WHAT IS NEEDED >>
Repeat every entry, word for word, leaving no line out.

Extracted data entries
»»

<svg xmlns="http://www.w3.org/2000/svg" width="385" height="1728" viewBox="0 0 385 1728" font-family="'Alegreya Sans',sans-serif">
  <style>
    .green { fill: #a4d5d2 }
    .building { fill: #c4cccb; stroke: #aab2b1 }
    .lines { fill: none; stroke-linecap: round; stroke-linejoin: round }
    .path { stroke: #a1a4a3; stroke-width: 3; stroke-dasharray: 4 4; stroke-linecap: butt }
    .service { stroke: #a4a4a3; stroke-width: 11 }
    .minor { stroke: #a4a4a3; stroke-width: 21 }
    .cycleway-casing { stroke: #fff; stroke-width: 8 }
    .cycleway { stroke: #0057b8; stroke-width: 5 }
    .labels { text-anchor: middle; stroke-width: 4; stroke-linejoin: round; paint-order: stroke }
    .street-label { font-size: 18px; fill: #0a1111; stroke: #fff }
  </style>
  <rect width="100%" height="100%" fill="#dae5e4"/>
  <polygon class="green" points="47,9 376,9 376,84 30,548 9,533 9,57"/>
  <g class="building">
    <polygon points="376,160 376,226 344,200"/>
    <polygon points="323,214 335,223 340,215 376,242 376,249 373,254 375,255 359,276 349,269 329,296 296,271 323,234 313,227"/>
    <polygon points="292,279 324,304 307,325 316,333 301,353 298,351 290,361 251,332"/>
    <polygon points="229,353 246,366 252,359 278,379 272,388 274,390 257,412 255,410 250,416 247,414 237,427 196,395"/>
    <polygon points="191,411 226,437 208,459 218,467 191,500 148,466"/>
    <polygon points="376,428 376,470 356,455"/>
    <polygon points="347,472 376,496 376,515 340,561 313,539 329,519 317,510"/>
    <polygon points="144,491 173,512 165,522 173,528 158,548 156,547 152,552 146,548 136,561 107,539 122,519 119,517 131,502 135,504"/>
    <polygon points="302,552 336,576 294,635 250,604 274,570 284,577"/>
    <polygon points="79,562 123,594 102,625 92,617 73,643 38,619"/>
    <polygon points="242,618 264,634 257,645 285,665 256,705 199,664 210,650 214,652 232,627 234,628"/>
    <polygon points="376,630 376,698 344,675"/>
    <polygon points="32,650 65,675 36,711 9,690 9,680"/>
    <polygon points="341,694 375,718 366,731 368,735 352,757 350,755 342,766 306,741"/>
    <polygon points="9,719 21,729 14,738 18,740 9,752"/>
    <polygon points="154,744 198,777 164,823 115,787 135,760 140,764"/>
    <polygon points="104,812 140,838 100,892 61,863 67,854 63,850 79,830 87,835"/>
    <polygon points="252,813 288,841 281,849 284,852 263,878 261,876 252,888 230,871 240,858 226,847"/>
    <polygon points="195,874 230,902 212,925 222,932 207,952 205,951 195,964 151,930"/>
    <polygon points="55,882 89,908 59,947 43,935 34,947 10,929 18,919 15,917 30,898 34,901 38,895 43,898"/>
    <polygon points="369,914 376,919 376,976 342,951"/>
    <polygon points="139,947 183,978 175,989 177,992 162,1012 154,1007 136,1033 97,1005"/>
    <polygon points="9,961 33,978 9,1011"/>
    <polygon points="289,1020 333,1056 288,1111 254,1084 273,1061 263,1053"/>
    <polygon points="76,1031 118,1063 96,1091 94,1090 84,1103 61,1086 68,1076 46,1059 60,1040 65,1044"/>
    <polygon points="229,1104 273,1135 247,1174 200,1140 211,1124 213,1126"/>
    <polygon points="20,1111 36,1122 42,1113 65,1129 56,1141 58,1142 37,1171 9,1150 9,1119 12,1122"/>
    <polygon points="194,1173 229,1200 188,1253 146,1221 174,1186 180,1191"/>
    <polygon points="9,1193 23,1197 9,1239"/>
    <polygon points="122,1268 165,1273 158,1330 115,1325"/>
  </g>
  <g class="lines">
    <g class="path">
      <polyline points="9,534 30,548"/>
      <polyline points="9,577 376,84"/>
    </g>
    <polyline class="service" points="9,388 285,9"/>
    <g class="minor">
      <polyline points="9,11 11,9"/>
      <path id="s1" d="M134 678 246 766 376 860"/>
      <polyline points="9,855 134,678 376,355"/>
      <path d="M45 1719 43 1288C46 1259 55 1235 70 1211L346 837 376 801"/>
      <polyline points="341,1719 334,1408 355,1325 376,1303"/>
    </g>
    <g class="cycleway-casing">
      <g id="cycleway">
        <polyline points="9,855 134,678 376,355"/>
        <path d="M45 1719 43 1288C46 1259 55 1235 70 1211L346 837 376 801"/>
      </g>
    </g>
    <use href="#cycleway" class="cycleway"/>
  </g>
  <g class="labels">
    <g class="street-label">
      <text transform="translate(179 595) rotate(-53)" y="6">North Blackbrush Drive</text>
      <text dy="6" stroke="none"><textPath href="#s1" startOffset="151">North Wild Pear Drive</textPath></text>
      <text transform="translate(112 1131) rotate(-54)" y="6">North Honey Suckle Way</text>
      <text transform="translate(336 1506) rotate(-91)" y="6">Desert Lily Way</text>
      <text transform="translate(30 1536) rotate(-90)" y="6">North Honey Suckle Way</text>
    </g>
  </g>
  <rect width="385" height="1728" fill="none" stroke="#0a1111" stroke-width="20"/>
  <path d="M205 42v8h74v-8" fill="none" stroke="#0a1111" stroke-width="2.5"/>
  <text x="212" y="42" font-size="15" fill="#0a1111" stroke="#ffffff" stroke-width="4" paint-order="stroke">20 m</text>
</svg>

««

FINISHED TASK >>
<svg xmlns="http://www.w3.org/2000/svg" width="385" height="1728" viewBox="0 0 385 1728" font-family="'Alegreya Sans',sans-serif">
  <style>
    .green { fill: #a4d5d2 }
    .building { fill: #c4cccb; stroke: #aab2b1 }
    .lines { fill: none; stroke-linecap: round; stroke-linejoin: round }
    .path { stroke: #a1a4a3; stroke-width: 3; stroke-dasharray: 4 4; stroke-linecap: butt }
    .service { stroke: #a4a4a3; stroke-width: 11 }
    .minor { stroke: #a4a4a3; stroke-width: 21 }
    .cycleway-casing { stroke: #fff; stroke-width: 8 }
    .cycleway { stroke: #0057b8; stroke-width: 5 }
    .labels { text-anchor: middle; stroke-width: 4; stroke-linejoin: round; paint-order: stroke }
    .street-label { font-size: 18px; fill: #0a1111; stroke: #fff }
  </style>
  <rect width="100%" height="100%" fill="#dae5e4"/>
  <polygon class="green" points="47,9 376,9 376,84 30,548 9,533 9,57"/>
  <g class="building">
    <polygon points="376,160 376,226 344,200"/>
    <polygon points="323,214 335,223 340,215 376,242 376,249 373,254 375,255 359,276 349,269 329,296 296,271 323,234 313,227"/>
    <polygon points="292,279 324,304 307,325 316,333 301,353 298,351 290,361 251,332"/>
    <polygon points="229,353 246,366 252,359 278,379 272,388 274,390 257,412 255,410 250,416 247,414 237,427 196,395"/>
    <polygon points="191,411 226,437 208,459 218,467 191,500 148,466"/>
    <polygon points="376,428 376,470 356,455"/>
    <polygon points="347,472 376,496 376,515 340,561 313,539 329,519 317,510"/>
    <polygon points="144,491 173,512 165,522 173,528 158,548 156,547 152,552 146,548 136,561 107,539 122,519 119,517 131,502 135,504"/>
    <polygon points="302,552 336,576 294,635 250,604 274,570 284,577"/>
    <polygon points="79,562 123,594 102,625 92,617 73,643 38,619"/>
    <polygon points="242,618 264,634 257,645 285,665 256,705 199,664 210,650 214,652 232,627 234,628"/>
    <polygon points="376,630 376,698 344,675"/>
    <polygon points="32,650 65,675 36,711 9,690 9,680"/>
    <polygon points="341,694 375,718 366,731 368,735 352,757 350,755 342,766 306,741"/>
    <polygon points="9,719 21,729 14,738 18,740 9,752"/>
    <polygon points="154,744 198,777 164,823 115,787 135,760 140,764"/>
    <polygon points="104,812 140,838 100,892 61,863 67,854 63,850 79,830 87,835"/>
    <polygon points="252,813 288,841 281,849 284,852 263,878 261,876 252,888 230,871 240,858 226,847"/>
    <polygon points="195,874 230,902 212,925 222,932 207,952 205,951 195,964 151,930"/>
    <polygon points="55,882 89,908 59,947 43,935 34,947 10,929 18,919 15,917 30,898 34,901 38,895 43,898"/>
    <polygon points="369,914 376,919 376,976 342,951"/>
    <polygon points="139,947 183,978 175,989 177,992 162,1012 154,1007 136,1033 97,1005"/>
    <polygon points="9,961 33,978 9,1011"/>
    <polygon points="289,1020 333,1056 288,1111 254,1084 273,1061 263,1053"/>
    <polygon points="76,1031 118,1063 96,1091 94,1090 84,1103 61,1086 68,1076 46,1059 60,1040 65,1044"/>
    <polygon points="229,1104 273,1135 247,1174 200,1140 211,1124 213,1126"/>
    <polygon points="20,1111 36,1122 42,1113 65,1129 56,1141 58,1142 37,1171 9,1150 9,1119 12,1122"/>
    <polygon points="194,1173 229,1200 188,1253 146,1221 174,1186 180,1191"/>
    <polygon points="9,1193 23,1197 9,1239"/>
    <polygon points="122,1268 165,1273 158,1330 115,1325"/>
  </g>
  <g class="lines">
    <g class="path">
      <polyline points="9,534 30,548"/>
      <polyline points="9,577 376,84"/>
    </g>
    <polyline class="service" points="9,388 285,9"/>
    <g class="minor">
      <polyline points="9,11 11,9"/>
      <path id="s1" d="M134 678 246 766 376 860"/>
      <polyline points="9,855 134,678 376,355"/>
      <path d="M45 1719 43 1288C46 1259 55 1235 70 1211L346 837 376 801"/>
      <polyline points="341,1719 334,1408 355,1325 376,1303"/>
    </g>
    <g class="cycleway-casing">
      <g id="cycleway">
        <polyline points="9,855 134,678 376,355"/>
        <path d="M45 1719 43 1288C46 1259 55 1235 70 1211L346 837 376 801"/>
      </g>
    </g>
    <use href="#cycleway" class="cycleway"/>
  </g>
  <g class="labels">
    <g class="street-label">
      <text transform="translate(179 595) rotate(-53)" y="6">North Blackbrush Drive</text>
      <text dy="6" stroke="none"><textPath href="#s1" startOffset="151">North Wild Pear Drive</textPath></text>
      <text transform="translate(112 1131) rotate(-54)" y="6">North Honey Suckle Way</text>
      <text transform="translate(336 1506) rotate(-91)" y="6">Desert Lily Way</text>
      <text transform="translate(30 1536) rotate(-90)" y="6">North Honey Suckle Way</text>
    </g>
  </g>
  <rect width="385" height="1728" fill="none" stroke="#0a1111" stroke-width="20"/>
  <path d="M205 42v8h74v-8" fill="none" stroke="#0a1111" stroke-width="2.5"/>
  <text x="212" y="42" font-size="15" fill="#0a1111" stroke="#ffffff" stroke-width="4" paint-order="stroke">20 m</text>
</svg>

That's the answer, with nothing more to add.